What do you see as the focus of your data risk management solutions in two years from now? Where would you see bigger threats from?

We will continue to drive value for our customers, offering more sophisticated but, at the same time, user-friendly analytics, more comprehensive coverage to help them prevent fraud both online and offline and drive a number of new solutions across all of our market verticals. Our biggest threat will be, as always, ourselves; as long as we continue to combat complacency, challenge the status quo, and lead innovation, no obstacle will be insurmountable.

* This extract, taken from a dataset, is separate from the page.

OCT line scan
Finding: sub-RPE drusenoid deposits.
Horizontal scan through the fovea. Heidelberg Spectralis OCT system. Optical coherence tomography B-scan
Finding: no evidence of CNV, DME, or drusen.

“When addressing big data risks, in particular, there are two types of risks that must be discussed: the risk of data breaches and the risk of data misuse. The former is addressed through data security, while the latter is most commonly addressed through data privacy and regulation.”

Flavio Villanustre, VP, Technology and CISO, LexisNexis Risk Solutions

Flavio Villanustre is CISO and VP of Technology for LexisNexis® Risk Solutions. He also leads the open source HPCC Systems® platform initiative, which is focused on expanding the community gathering around the HPCC Systems Big Data platform, originally developed by LexisNexis Risk Solutions in 2001 and later released under an open source license in 2011. Flavio’s expertise covers a broad range of subjects, including hardware and systems, software engineering, and data analytics and machine learning. He has been involved with open source software for more than two decades, founding the first Linux users’ group in Buenos Aires in 1994.